İkisi birbirinin kopyası.

Ama iktidarın DEM suçlamaları PKK ve terör üzerinden giderken, muhalefetin HÜDA Par suçlamaları ideolojik bagajlarını, Türkiye vizyonlarını ele veriyor.

Hafta sonu Diyarbakır'da katıldığım iki günlük HÜDA Par'ın Kürt Meselesi'ne İnsani Çözüm Çalıştayı üzerine yazılıp çizilenler işimizin ne kadar zor olduğunu bir kez daha hatırlattı.

İşaret fişeğini, Türkiye'de iktidar cephesindeki en gerici fikirleri hararetle savunan eski Marksist başdanışman yaktı.

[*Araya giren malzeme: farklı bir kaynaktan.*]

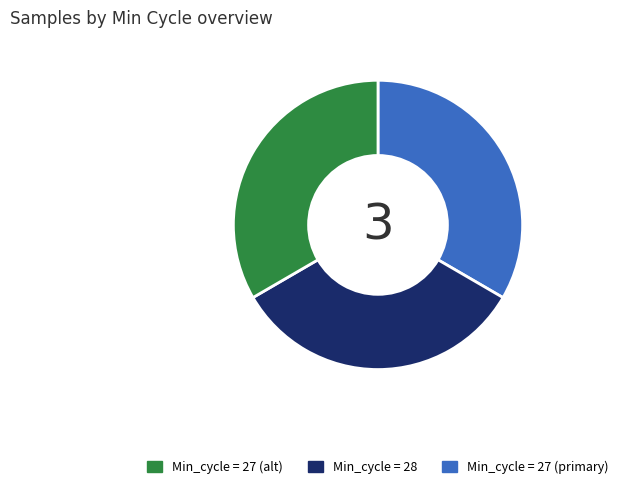

Is there any slice that represents more than half of the pie?

No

HÜDA Par'ın anadilde eğitimin önündeki engellerin kaldırılması, Şeyh Said'in mezar yerinin söylenip, özür dilenmesi, Anayasa'daki vatandaşlık tanımının değiştirilmesi, ders kitaplarında Türklerin ve Kürtlerin ortak mücadelelerinden bahsedilmesi gibi taleplerin sıralandığı çözüme ve silahların bırakılmasına net bir destek verilen çalıştay sonuç bildirgesine bölücülük, arsızlık diye saldıran başdanışman, bundan 10 yıl öncesine kadar bizzat kendisi bunlarında çok daha ilerisini savunuyordu.

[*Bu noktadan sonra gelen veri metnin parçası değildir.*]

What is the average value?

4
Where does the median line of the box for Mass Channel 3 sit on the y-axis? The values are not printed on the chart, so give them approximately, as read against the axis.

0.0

Bu 10 yılda Kürt meselesi değişmedi, değişenin ne olduğu ise açık.

Ama bir de bu 10 yılda hiç değişmeyenler var. Son zamanlarda Kürtlerin oyunu almak için ağzını tutan, iktidarın baskıcı politikalarına karşı çıkarken demokrat ve özgürlükçü laflar eden ama aslında esas fikirleri ve Türkiye vizyonları pek değişmeyen muhalifler.

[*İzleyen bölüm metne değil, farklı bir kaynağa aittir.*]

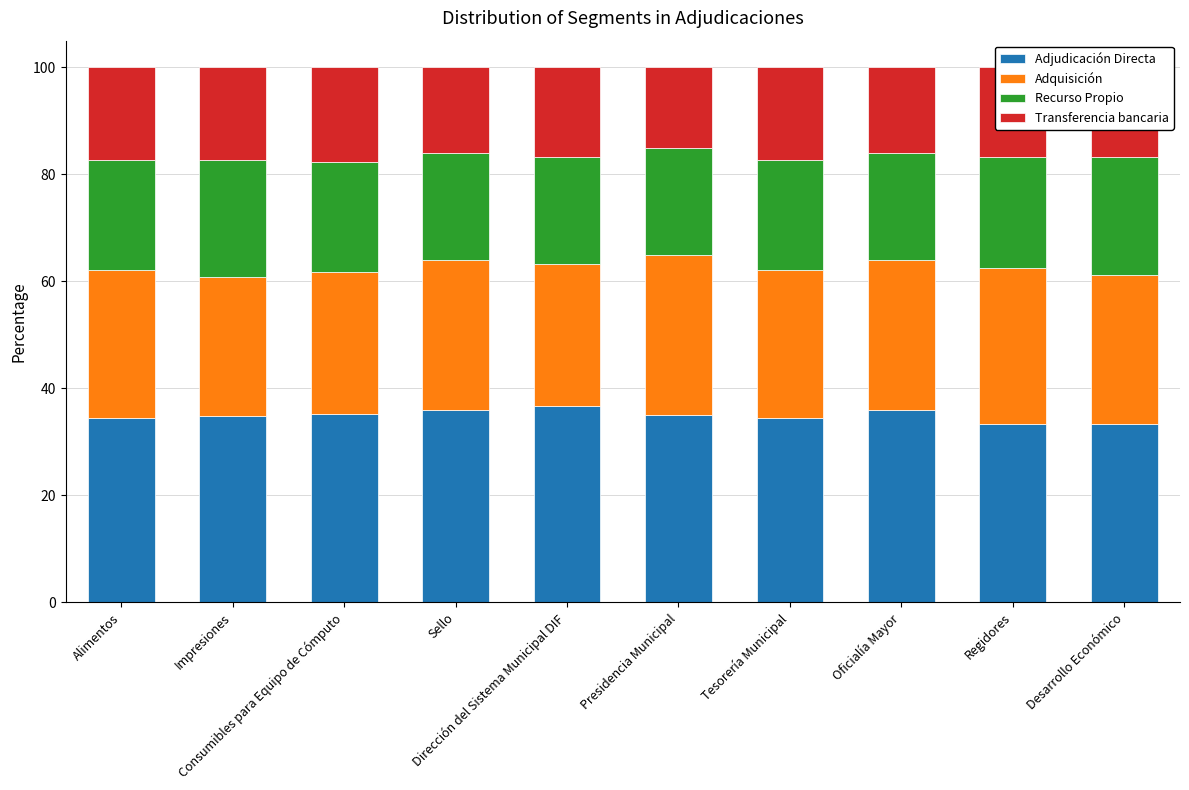

What is the lowest value of the Adjudicación Directa series?

33.3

Daha geçen haftaya kadar bir canlı yayında söylemediği ya da yanlış ifade ettiği bir cümle için ayağında bir kelepçeyle evinden canlı yayın yapan, hepimizin uğradığı haksızlığa tepki gösterdiğimiz bir gazeteci milyonlarca insanın izlediği kanalının canlı yayınında HÜDA Par'ın çalıştayının sonuç bildirgesinde "Anadilde eğitim, federatif bir yönetim, Türkiye'nin bayrağının değiştirilmesi, Türkiye'nin adının değiştirilmesi, üniversitelerin kadın ve erkeklere göre ayrılmasının" istendiğini anlattı. Üstelik cep telefonundan okuyarak.